The results of this study confirm that CaMKII enhances the activity of Ca_V1.2 by accelerating recovery from inactivation and positively shifting the voltage dependence of steady-state inactivation (29, 30, 32). Similar to facilitation itself, the effects are not tremendous but consistent. Furthermore, mutation of S1512 and S1570 did not completely abolish voltage- and frequency-dependent facilitation suggesting that other processes contribute to CDF. One possibility is that in addition to the phosphorylation of S1512/S1570 complete CDF requires the modification of the L-type calcium channel at other locations including the β subunit as suggested by reports on the neuronal β_2a subunit (25, 46). However, the results with the specific CaMKII inhibitor KN-93 indicate that this additional mechanism may not involve CaMKII dependent phosphorylation. It might be that the remaining CDF is caused directly by CaM as suggested in previous publications (11, 13–16, 33, 47).

This report supports several conclusions. (i) CaMKII-dependent phosphorylation is involved in facilitation of the cardiac Ca_v1.2 channel in the intact animal, as already suggested by others for isolated CM (21). (ii) CaMKII-dependent phosphorylation of S1512 and S1570 is necessary to observe calcium-dependent facilitation. (iii) Mutation of S1512 and S1570 to alanine affects frequency-dependent changes in the ECG, reflecting a change in ventricular de- and repolarization. (iv) The SF mutation does not affect the time constants of calcium dependent inactivation.

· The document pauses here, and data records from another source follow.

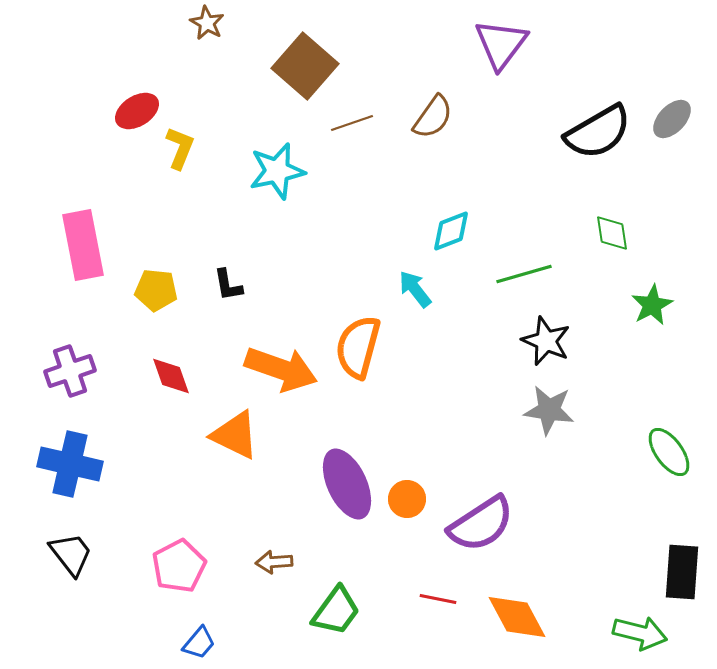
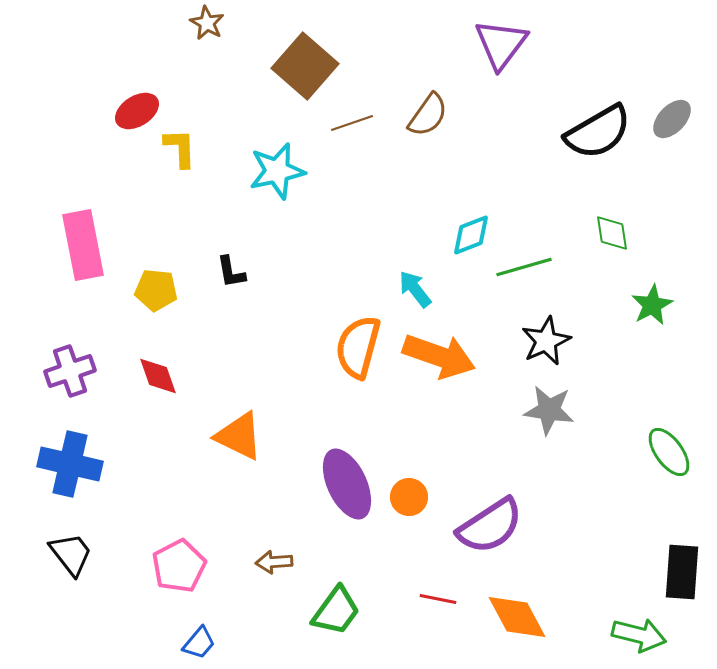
brown semicircle: moved 5 px left, 2 px up
yellow L-shape: rotated 24 degrees counterclockwise
cyan diamond: moved 20 px right, 4 px down
green line: moved 7 px up
black L-shape: moved 3 px right, 13 px up
black star: rotated 24 degrees clockwise
orange arrow: moved 158 px right, 13 px up
red diamond: moved 13 px left
orange triangle: moved 4 px right, 1 px down
orange circle: moved 2 px right, 2 px up
purple semicircle: moved 9 px right, 2 px down
green arrow: moved 1 px left, 2 px down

A wide range of in vivo and in vitro studies link AP prolongation, disordered [Ca²⁺]_i, neurohumoral activation, and structural heart disease to increased CaMKII activity as a cause of calcium channel facilitation, early afterdepolarizations, arrhythmias, and sudden cardiac death (reviewed in refs. 10 and 48). Mice with cardiac overexpression of CaMKIV, a CaMK that is not endogenous to heart and that leads to increased endogenous CaMK activity, develop cardiac hypertrophy, marked QT interval and AP prolongation, and arrhythmias (49). Cardiomyocytes from these mice had Ca_v1.2 channels with increased opening probability, as occurs in failing human CM (50). CaMKII inhibition normalized the channel opening probability and APs and eliminated early afterdepolarizations, indicating that Ca_v1.2 CDF was responsible for these electric phenotypes. As seen in Fig. 5, the specific loss of Ca_v1.2 regulation by CaMKII in SF mice counteracts the potentially proarrhythmic QT interval prolongations induced by CAMKII overactivity at high heart rates. Our findings raise the intriguing notion that Ca_v1.2 regulation by CaMKII phosphorylation at S1512 and S1570 may be an important part of the arrhythmogenic circulus vitiosus.

Materials and Methods

Detailed materials and methods are described in SI Materials and Methods. All substances used were of the highest purity available. The Ca_V1.2-specific antibody used in this study has been described previously (51). Amino acid numbering is according to the O. cuniculus Ca_V1.2 sequence (GenBank X60782.1). Generation of mice lacking phosphorylation sites on Ca_V1.2, electrophysiological recordings, telemetric ECG recordings, echocardiography, gene expression, and Western blot analysis are described in SI Materials and Methods. Data were subjected to statistical analysis using OriginPro software, version 6.1 (OriginLab).